When we last left off, we had just received news that Cassidy’s adoption hearing was scheduled for the day after we were returning from a vacation in North Carolina. I remembered feeling so excited and talking with Cassidy about what it meant. That Jake and I were going to be her forever mommy and daddy, that we were lucky because we had gotten to choose each other, and that she may not have grown in my belly, but she certainly had grown in my heart.

I went to Gymboree and splurged on the sweetest little headband and dress set. The three of us were still sporting our NC tan’s and got all spiffied up the day of the adoption. The courthouse was just down the road from our home, so we walked there together. Tons of family and friends were already waiting to help us celebrate our new family. They ushered us into a small conference room. Once everyone was seated (or standing since we had so many people join us), they announced the judge. He came in and sat down, chatted a bit with us, went over the adoption documents and then he signed them and handed them over to us to sign. And that was it! We were officially a family. They also passed around an “adoption certificate” that Cassidy signed and then each person there signed as well.
Cassidy’s adoption worker gave her a teddy bear and a large pencil shaped pencil holder with flowers and balloons. And then we all posed for pictures, along with the judge and the rest of our families. That was it! We were now officially parents and Cassidy was officially ours!
As a way to help Cass wrap her mind around what was going on with her life I use to tell her a bedtime story of her life story. She loved hearing it and asked me often to tell her it. Shortly after her adoption I put it into book form so that anyone could share her story with her. I shared her Adoption Book a few years ago on this blog.

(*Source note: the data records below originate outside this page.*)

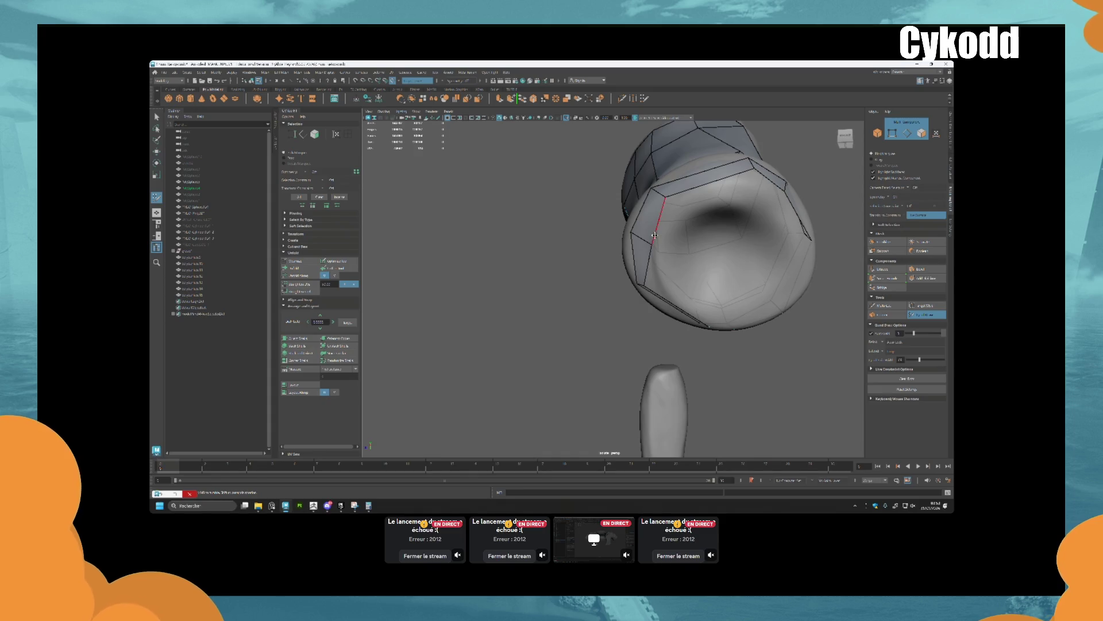
# Insert horizontal edge loops across the sleeve, including one near its top, and inspect the capped end
pyautogui.moveTo(690, 178)
pyautogui.keyDown('alt'); pyautogui.mouseDown()
pyautogui.moveTo(710, 179)
pyautogui.moveTo(659, 234)
pyautogui.mouseUp(); pyautogui.keyUp('alt')
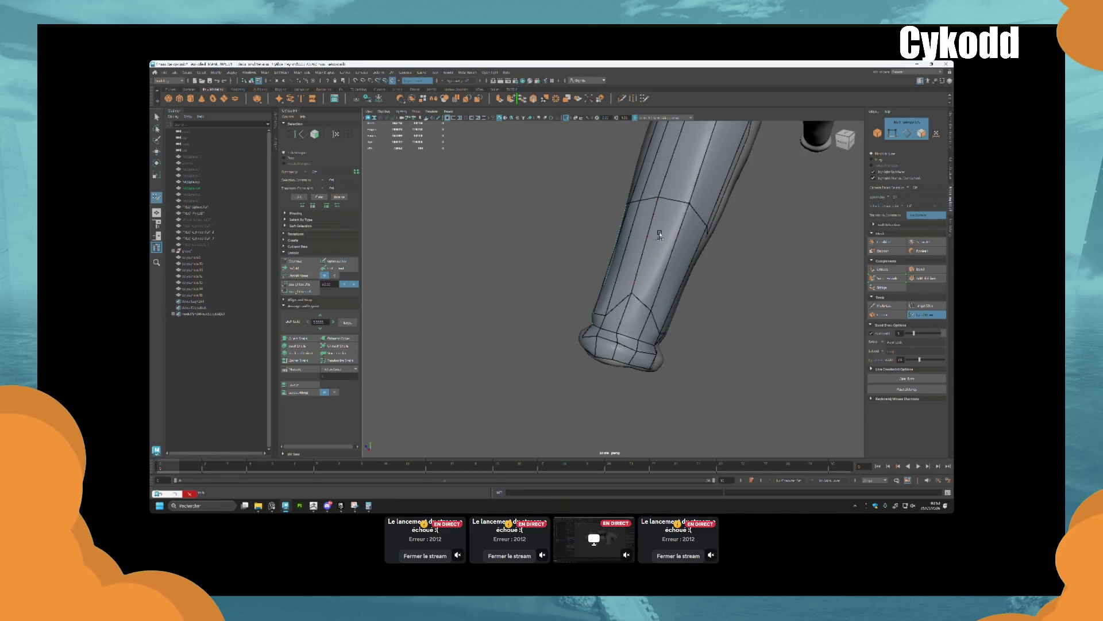
pyautogui.scroll(2, 666, 230)
pyautogui.keyDown('ctrl'); pyautogui.click(638, 255); pyautogui.keyUp('ctrl')
pyautogui.keyDown('alt'); pyautogui.moveTo(635, 283); pyautogui.dragTo(604, 345); pyautogui.keyUp('alt')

We decided to wait to have birth children to give Cassidy time to adjust and to really learn that she was going to be with us forever. After two and a half years we had our first birth child and Cassidy was so happy to be a big sister. Two years later we had our last child. They have grown up knowing that Cassidy did not grow in my belly, but came from another woman’s. Someone who was unable to care for Cassidy. It is not something we hide. We told Cassidy it is up to her who she tells, if anyone.  Each September 1st we celebrate her Adoption Anniversary. We celebrate the fact that we were lucky enough to find each other. All three of my children are amazingly close. My four year old is so completely in love with her big sister, she idolizes her and constantly states how much she loves her. I love to see how completely a part of our family Cassidy has become. My name and my husbands name is on her birth certificate, WE are her parents, for better or worse. We are linked for the rest of our lives and I am so incredibly happy that we were able to give this child a home, but more so the love that she deserves. She is JUST like her father in so many respects, with a healthy sprinkling of me in there. Although it is neat to see her and her birth sister together – the way they walk, the way they talk, their hand movements and head movements are identical, yet they never even lived together. It’s that age old question of nature vs nurture… I think there’s a 50/50 split after watching my child!

Obviously this is a condensed version of our story. There is a lot of stuff in between – paperwork, meetings, several different social workers depending on the phase of the process we were in. Dealing with DCF was not always easy and could be very frustrating at times, but we held our own. Cassidy is now 13 years old. She is thriving and is still one of the most positive people I know. She is a healthy child. It has been proven that the first years of life are very important and trauma from that time can effect a person for the rest of their life, unconsciously or otherwise, Cassidy has continued to flourish and we are prepared to take whatever steps are necessary should issues arise. We are committed to providing her with the healthiest, happiest, supportive home life possible and are excited to continue to watch her grow!
I want to note that becoming Foster parents is not an easy task. It can be extremely emotional and gut wrenching. We became foster parents with the intent to adopt so only applied for one child in our home. After Cassidy was adopted we let our license lapse. My parents were foster parents for 7 years, beginning when I was 14. We had many children come through our home during that time period. The first was my sister, Cassidy’s oldest birth sister. She was with us for three full years before her Mother’s rights were TPR’d and she was released for adoption. At the age of 10. It was a long road for my sister; she went home numerous times, and each time she took a piece of us with her.

I remember one time I went to bed, and when I woke up my mom told me DCF had called her and she had run to their office, picked up a young girl and came home, at around 10 pm. The girl slept at our house and my mom brought her back to the DCF office at 7:30 that morning. I never even met her. Or you get the children that you have in your home, in your family, for a year or more. You bond with them, grow to love and adore them, only to have them go home to their birth family. That is typically the goal for these children – to be returned to their birth family, if possible. That happened to us. We had a little boy that we absolutely loved, he was 4 years old and just the sweetest little thing. After a year, he was sent home to his birth mother. I’ve never seen him again. That was heartbreaking for me. But if you have the strength and love in your heart, I encourage you to give a child a place to call home. There are thousands, THOUSANDS of children without homes, without families, without love, and if you can change just one of their lives, then you are helping make the world a better place.